La riunione con i deputati ha i tempi contingentati, il premier deve correre all’ambasciata francese a portare la solidarietà dell’Italia per il sanguinoso attentato al giornale satirico Charlie Hebdo. Ma il problema non è il tempo. Renzi risponde chiaro alle polemiche di questi giorni, cioè non risponde affatto ai sospetti della sinistra del Pd e anche di una buona fetta di commentatori sull’articolo 19 bis del decreto che introduce una fascia di non punibilità per i reati fiscali pari al 3 per cento del reddito imponibile. E cioè, traducendo in berlusconese, che cancella la sentenza Mediaset a quattro anni di reclusione e soprattutto l’incandidabilità per sei anni effetto della legge Severino. Anzi, chi avanza dubbi sono i soliti «professionisti dei commenti» che «non hanno mai azzeccato una previsione». Renzi soprattutto non risponde all’evidenza che rimandare la norma a febbraio, dopo il voto sul Quirinale, è un palese «pagherò», uno scambio ormai evidente con Berlusconi, che è e resta il vero garante della vita del governo Renzi. Gennaio, avverte il premier, sarà il mese della verità: o passano le riforme (con gli scambi di favori con Fi) oppure si vota. La minaccia ai parlamentari è la solita, è implausibile (non c’è una legge elettorale, quella che sta per essere approvata al senato dovrebbe scattare nel 2016), ma tanto basta a chiarire gli eventuali dubbi degli onorevoli piddini. Il primo effetto si vedrà oggi alla camera, dove si inizia a votare la riforma del senato.
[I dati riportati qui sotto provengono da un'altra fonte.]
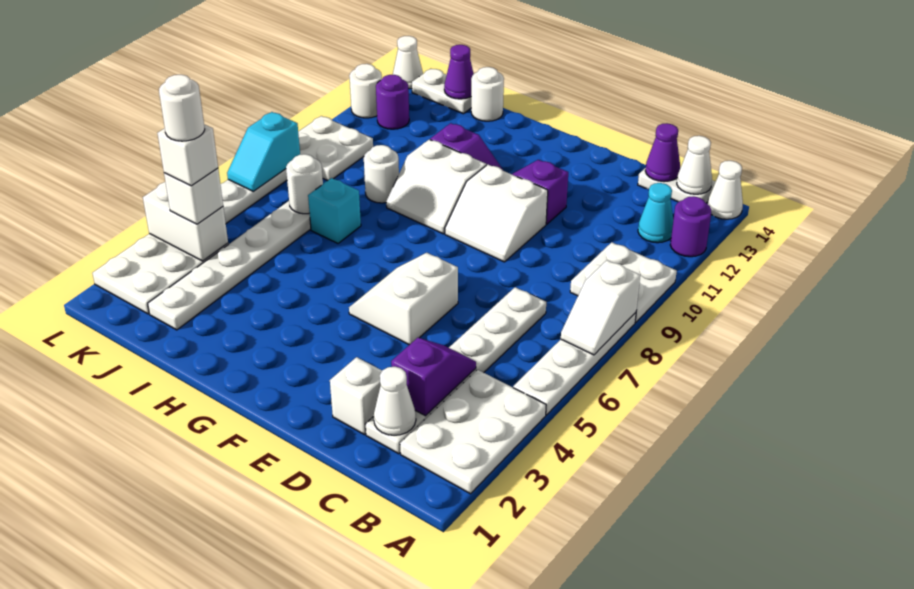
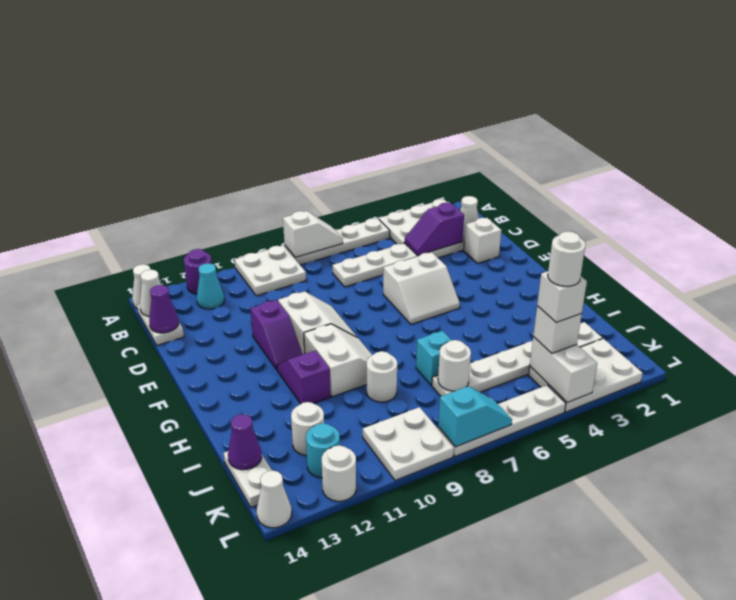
white 1x1 round brick [471,67,504,121] -> white 1x1 round brick moved to [291,402,324,455]
purple 1x1 round brick [376,75,409,129] -> cyan 1x1 round brick [306,423,340,478]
L’area riformista fuori e dentro la riunione sfoggia i suoi accenti più gravi: «È una vicenda imbarazzante per tutto il Pd, ed è grave che Renzi non abbia dato una risposta chiara», attacca Alfredo D’Attorre. E il rinvio a febbraio del decreto «getta un’ombra molto pesante sul percorso delle riforme e anche in vista del confronto sul Quirinale». La verità è che sul Colle, ora che si è assicurato il pacchetto dei voti forzisti, Renzi può stare tranquillo. Per Davide Zoggia il rinvio a febbraio «lascia intendere che ci sia un accordo. Nel patto del Nazareno non ci deve essere, e così ci è stato detto, nessun altro tipo di accordo o intesa. Io non ho il sospetto. Il sospetto, se va avanti così, ce l’hanno gli italiani». Bersani lascia in anticipo la riunione con un’obiezione di fondo: «Così chi ha di più ha diritto ad evadere di più». Gianni Cuperlo chiede una riunione per discutere «quel che non va nella delega e nel Jobs act».

Ma al Renzi fase 2, quello apertamente alleato di Berlusconi, ormai ogni obiezione rimbalza. Il caso è chiuso, «inutile farsi del male», il decreto è rimandato, verrà riscritto escludendo la non punibilità per i casi di frode, promette, e bisogna avere fiducia in lui e nella sua manina. «Era una norma scritta apposta per farla saltare», interpreta maliziosamente Roberto Calderoli. «Questa è talmente grossa che qualcuno potrebbe sospettare che è voluta, un incidente per destabilizzare», ragiona Pippo Civati. Insomma è un «segnale», come lo ha definito l’avvocato Franco Coppi, legale del Cavaliere. E il segnale ora è lanciato: a Berlusconi, al suo partito frantumato che infatti adesso difende la norma come un sol uomo, al blocco sociale cui fin qui il premier aveva fatto la faccia cattiva e minacciato: «Mai più condoni».